### Objectives
[1] In the forum thread on aggregating streaming shows, translate this sentence into Spanish: "There is no sorting for your watchlist, even though those features exist in the web and on the Android/Apple apps."
[2] According to the forum thread on aggregating streaming shows, which streaming service does Reelgood support that the TiVo app doesn't seem to?
[3] Resume the forum thread on aggregating streaming shows from the point where it stops.

### Quoted passage
# Ways other than TIVo app on TIVO 4K Stream to aggreagate my shows ?



## I_am_not_randy (Oct 30, 2010)

All,

My main purpose for getting it was so it could aggregate all my streaming shows in one place, something my ROKU doesn't do. How ROKU doesnt do this is beyond me.

I like the box, the android TV stuff mostly. The only useful thing to me on the TIVO app is the show aggregation, which to me is huge.

However, I find the show aggregation buggy and limited.

Is there a Android app i can install that does this ?

Is there any other streaming device that does this ?

Thanks,

Brian


----------



## I_am_not_randy (Oct 30, 2010)

Answering my own question after installing reelgood.com in case anyone else is interested.. Its really perfect for what i need, can even do more than expected like add shows on the computer and it will show up in the list on the streaming device. Two different lists for TV shows and movies. Same stuff as far as everyone else in terms of suggestions.

Has way more streaming service for aggregation as well, such as showtime which the TIVO app doesn't seem to support.

Lets you track episodes, ie, which you have watched so far.. For some shows where i am all caught up it will tell me when next episode is available.

At the moment cant think of anything the TIVO app does better.

Same basic issue as all the other apps in terms of signing in, go to your computer to activate yada yada ... but other than that im happy with it.


----------



## babsonnexus (Jan 13, 2016)

I'm a Reelgood user, too, but will caveat a few things when it comes to the Android TV app:

Your content on the main page of the app will not automatically refresh. The app needs to completely close out, which it might not do at all as it sits there in the background. You might have to force close or restart to get it clean. _EDIT: @cordcutter99 provided the workaround of clicking on your services and then clicking "done" and it does reset in just a second. Still annoying to have to do manually, but not a total PITA._

There is no sorting for your watchlist, even though those features exist in the web and on the Android/Apple apps. It is the TV app that lacks them, and it is maddening because the default order is nonsense.

[Collected data entries]
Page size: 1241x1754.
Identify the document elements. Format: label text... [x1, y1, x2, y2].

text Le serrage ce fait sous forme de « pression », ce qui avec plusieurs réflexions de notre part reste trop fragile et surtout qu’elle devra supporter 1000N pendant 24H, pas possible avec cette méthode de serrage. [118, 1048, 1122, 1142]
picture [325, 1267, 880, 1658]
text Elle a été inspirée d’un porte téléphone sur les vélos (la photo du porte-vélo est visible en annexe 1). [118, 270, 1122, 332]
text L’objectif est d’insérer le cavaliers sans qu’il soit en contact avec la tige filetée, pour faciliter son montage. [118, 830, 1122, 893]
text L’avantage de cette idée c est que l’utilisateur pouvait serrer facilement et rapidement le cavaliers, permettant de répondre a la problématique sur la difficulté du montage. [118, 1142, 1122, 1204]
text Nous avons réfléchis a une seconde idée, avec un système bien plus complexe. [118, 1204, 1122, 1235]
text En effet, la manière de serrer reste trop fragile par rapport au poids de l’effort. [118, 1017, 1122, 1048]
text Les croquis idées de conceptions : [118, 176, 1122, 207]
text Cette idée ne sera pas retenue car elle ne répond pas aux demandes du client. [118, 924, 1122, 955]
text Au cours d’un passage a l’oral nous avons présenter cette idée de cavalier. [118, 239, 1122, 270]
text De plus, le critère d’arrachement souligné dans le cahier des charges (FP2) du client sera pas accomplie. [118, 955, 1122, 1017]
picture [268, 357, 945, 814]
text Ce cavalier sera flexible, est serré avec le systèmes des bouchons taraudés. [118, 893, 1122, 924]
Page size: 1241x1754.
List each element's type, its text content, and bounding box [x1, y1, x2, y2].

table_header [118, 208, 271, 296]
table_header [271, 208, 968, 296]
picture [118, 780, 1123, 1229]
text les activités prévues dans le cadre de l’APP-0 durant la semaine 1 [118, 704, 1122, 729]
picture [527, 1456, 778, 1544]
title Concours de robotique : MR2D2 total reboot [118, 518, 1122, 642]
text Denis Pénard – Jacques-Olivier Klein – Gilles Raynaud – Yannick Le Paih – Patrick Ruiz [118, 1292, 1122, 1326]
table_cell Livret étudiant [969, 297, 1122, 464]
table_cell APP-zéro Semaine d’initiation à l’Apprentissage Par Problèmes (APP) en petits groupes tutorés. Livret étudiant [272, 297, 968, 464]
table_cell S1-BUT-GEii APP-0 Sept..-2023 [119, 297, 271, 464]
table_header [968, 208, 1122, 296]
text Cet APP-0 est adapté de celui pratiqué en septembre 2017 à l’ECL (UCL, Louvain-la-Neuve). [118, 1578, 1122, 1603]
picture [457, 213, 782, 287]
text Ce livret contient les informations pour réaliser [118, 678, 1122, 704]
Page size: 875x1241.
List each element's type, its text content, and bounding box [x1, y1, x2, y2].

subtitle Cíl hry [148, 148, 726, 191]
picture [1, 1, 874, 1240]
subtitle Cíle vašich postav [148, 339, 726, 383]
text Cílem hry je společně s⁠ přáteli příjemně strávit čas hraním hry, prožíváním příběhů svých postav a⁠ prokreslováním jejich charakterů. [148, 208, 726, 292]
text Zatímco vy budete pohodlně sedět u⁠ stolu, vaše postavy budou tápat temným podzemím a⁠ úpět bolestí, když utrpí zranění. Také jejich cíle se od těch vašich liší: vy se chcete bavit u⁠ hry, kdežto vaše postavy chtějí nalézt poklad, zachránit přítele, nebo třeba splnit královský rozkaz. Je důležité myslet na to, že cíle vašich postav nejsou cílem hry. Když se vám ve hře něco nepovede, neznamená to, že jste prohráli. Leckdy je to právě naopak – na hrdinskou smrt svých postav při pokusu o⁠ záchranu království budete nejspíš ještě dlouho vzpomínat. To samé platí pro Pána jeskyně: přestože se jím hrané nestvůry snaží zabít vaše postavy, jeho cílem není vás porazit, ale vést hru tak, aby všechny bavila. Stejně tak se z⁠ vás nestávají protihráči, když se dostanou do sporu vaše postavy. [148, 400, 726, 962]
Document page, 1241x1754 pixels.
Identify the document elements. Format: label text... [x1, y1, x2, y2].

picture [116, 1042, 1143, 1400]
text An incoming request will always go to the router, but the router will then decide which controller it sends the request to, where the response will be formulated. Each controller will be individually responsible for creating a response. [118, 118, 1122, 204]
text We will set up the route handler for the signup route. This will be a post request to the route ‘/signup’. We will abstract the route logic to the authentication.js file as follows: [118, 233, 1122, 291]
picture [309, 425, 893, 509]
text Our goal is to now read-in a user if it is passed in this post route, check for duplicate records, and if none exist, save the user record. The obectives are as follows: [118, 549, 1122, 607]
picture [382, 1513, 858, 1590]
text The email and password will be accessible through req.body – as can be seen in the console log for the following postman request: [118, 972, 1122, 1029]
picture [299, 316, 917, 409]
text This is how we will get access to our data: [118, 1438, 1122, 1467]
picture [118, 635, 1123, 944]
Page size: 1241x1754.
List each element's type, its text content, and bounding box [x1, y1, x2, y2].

### Solved problems
[1] No hay forma de ordenar tu lista de seguimiento, aunque esas funciones existen en la web y en las aplicaciones de Android/Apple.

[2] Showtime.

[3]
Even though you can bookmark across services, that does not mean Reelgood can natively launch them. For instance, if you want to watch something on Hoopla it is going to say in Reelgood to launch it directly from that app.
Like everything else out there, there is no integration with personal media nor recorded on other devices media.

The metadata--while generally better than TiVO's--still has a 15% failure rate (TiVO's is around 40%). Also, because the metadata comes from user-generated sources (and seems to be its own weird offshoot from TMDB), quality can be an issue. Check out the spoiler below to get a feel for this! 
I'm told the TV app is more early beta, so features and fixes may be coming later. However, in the 5+ months I've been using it since it launched, there has been one update that seemed to just change a bit about selecting your services.

That all said, thus far nothing is better. I'd keep my eye on JustWatch to see if they make a major upgrade, and Google's own Watchlist has some possibilities.



Spoiler: Metadata Issue


----------



## Alex_7 (Jun 24, 2020)

babsonnexus said:


> I'm a Reelgood user, too, but will caveat a few things when it comes to the Android TV app:
> 
> Your content on the main page of the app will not automatically refresh. The app needs to completely close out, which it might not do at all as it sits there in the background. You might have to force close or restart to get it clean.
> There is no sorting for your watchlist, even though those features exist in the web and on the Android/Apple apps. It is the TV app that lacks them, and it is maddening because the default order is nonsense.
> ...


I still prefer Reelgood over Google TV
But like you've mentioned the Firetv/Android TV apps do lack some of the features the web version has. You still have to manually mark things as watched, would be amazing if this would be done automatically one day. JustWatch just updated its Android TV app and it looks promising although it's a bit slow and buggy at the moment.


----------



## moyekj (Jan 24, 2006)

Alex_7 said:


> I still prefer Reelgood over Google TV
> But like you've mentioned the Firetv/Android TV apps do lack some of the features the web version has. You still have to manually mark things as watched, would be amazing if this would be done automatically one day. JustWatch just updated its Android TV app and it looks promising although it's a bit slow and buggy at the moment.


 The manual marking of watched episodes is why I don't bother with Reelgood anymore. I just kept getting out of sync with what I had already watched and found it too tedious to go into Reelgood to sync up.


----------



## Alex_7 (Jun 24, 2020)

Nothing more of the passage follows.